Only seven of the 12 freshman committee members are experienced business owners. Of those seven, only three members -- Mulvaney, Barletta, and Hanna -- have run businesses that scaled and created a substantial number of local jobs. (I'm leaving out Landry since the specific nature of his business and its growth are ambiguous from the sources I've seen.) And I would argue that none of these members has experience creating and running the kind of highly innovative, game-changing companies -- the real job creators -- that our economy needs.

So why aren't there more owners and entrepreneurs serving on this committee? Here are a few possible reasons.

First, as I've written about before, entrepreneurs don't run for office. Most people who start and grow their own businesses don't have time to think about going into politics. They are too busy making money and trying to figure out how to beat the competition to leave their business and serve the people. Since they don't run, they aren't elected, which means they can't serve on the Small Business Committee.

Second, there are only so many committee assignments to go around and this one is probably not at the top of most new members' lists. This committee really only has jurisdiction over the Small Business Administration (SBA) and is therefore not able to wield much power or influence.

SUPPLIED ENTRIES:
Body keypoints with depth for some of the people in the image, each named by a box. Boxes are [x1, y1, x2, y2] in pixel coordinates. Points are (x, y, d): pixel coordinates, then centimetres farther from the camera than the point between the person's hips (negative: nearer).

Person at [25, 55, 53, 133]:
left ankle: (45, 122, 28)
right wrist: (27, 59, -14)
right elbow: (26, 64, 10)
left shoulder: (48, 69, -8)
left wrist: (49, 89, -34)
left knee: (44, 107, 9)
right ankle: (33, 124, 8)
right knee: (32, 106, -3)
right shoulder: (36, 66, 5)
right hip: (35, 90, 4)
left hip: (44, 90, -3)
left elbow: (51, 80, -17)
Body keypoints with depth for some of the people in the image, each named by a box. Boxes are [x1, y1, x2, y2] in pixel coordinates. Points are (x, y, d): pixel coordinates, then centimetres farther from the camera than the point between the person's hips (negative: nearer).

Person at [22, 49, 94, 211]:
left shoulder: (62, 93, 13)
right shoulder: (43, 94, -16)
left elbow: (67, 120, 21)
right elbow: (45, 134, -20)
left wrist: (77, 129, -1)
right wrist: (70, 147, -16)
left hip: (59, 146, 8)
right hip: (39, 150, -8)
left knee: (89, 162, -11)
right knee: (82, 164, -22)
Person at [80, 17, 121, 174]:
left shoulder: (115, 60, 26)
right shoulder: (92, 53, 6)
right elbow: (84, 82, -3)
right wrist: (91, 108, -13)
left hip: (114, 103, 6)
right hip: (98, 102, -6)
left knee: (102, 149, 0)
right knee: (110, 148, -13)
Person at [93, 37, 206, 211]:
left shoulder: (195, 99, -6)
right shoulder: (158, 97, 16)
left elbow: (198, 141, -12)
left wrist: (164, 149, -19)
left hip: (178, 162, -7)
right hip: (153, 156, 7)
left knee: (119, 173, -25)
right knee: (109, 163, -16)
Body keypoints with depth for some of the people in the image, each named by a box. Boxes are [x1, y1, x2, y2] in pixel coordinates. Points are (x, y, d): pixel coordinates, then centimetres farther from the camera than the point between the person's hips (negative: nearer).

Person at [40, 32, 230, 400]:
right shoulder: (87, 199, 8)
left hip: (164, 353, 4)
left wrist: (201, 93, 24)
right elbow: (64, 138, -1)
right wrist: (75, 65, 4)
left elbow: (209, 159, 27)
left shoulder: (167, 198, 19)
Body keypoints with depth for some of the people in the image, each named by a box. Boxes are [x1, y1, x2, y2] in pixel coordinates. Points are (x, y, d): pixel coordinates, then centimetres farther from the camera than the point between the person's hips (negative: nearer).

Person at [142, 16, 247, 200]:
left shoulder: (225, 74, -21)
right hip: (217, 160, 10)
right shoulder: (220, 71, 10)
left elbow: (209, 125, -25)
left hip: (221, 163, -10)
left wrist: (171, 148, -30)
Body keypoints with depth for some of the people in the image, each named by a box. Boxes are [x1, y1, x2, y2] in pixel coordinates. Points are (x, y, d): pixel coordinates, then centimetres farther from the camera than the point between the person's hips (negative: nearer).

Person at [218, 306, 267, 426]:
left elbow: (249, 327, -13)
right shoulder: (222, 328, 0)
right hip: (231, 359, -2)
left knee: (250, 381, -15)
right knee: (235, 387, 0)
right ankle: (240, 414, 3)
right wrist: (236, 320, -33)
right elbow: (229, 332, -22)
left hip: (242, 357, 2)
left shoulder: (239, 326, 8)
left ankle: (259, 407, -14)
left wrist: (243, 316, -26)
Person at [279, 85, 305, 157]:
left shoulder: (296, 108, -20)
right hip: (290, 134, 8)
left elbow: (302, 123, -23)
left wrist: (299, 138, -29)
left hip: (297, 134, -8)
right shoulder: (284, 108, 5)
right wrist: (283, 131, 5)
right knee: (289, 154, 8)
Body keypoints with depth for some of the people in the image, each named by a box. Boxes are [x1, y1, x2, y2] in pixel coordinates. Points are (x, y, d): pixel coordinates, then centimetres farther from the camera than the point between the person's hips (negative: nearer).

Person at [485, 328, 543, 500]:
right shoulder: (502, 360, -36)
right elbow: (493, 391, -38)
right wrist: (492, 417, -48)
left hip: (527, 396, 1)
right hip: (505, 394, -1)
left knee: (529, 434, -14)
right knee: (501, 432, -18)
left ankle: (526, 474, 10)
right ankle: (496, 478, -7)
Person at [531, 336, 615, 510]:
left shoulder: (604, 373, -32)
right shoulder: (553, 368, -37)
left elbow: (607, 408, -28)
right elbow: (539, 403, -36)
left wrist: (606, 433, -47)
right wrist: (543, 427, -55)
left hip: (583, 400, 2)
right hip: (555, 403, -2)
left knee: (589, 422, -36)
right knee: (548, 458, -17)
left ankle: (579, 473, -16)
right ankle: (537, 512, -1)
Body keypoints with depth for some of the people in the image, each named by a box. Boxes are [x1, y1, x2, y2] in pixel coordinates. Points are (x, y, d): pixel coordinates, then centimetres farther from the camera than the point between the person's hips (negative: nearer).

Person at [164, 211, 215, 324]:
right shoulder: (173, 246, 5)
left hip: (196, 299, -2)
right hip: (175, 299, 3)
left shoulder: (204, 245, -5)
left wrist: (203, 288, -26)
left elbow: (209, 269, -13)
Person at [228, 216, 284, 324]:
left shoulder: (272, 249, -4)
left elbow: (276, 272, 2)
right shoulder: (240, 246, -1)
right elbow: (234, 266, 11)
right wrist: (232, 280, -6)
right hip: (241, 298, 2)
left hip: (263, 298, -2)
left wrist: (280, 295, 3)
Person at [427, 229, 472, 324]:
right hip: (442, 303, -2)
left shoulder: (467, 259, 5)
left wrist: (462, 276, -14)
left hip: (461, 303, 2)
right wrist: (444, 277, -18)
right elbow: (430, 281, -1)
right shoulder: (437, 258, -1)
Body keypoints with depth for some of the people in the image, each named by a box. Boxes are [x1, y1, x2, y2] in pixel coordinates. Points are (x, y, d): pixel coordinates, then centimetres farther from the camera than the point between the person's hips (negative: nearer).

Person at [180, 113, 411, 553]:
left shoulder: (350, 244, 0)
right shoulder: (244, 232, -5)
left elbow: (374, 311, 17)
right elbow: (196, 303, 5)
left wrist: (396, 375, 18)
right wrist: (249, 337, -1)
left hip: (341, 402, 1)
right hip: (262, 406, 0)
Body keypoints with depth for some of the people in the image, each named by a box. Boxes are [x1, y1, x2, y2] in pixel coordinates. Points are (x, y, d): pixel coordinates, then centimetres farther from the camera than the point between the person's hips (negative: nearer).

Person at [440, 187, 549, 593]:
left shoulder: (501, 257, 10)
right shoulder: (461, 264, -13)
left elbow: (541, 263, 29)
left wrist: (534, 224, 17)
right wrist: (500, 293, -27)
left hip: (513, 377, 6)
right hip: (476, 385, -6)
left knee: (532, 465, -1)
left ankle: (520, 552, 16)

SET OF TASKS:
A. Retype the part of the Small Business Committee passage that opens with the words containing "Only seven of" and closes with "our economy needs.".
B. According to the Small Business Committee passage, how many of the 12 freshman committee members are experienced business owners?

SOLUTION SET:
A.
Only seven of the 12 freshman committee members are experienced business owners. Of those seven, only three members -- Mulvaney, Barletta, and Hanna -- have run businesses that scaled and created a substantial number of local jobs. (I'm leaving out Landry since the specific nature of his business and its growth are ambiguous from the sources I've seen.) And I would argue that none of these members has experience creating and running the kind of highly innovative, game-changing companies -- the real job creators -- that our economy needs.

B. Seven.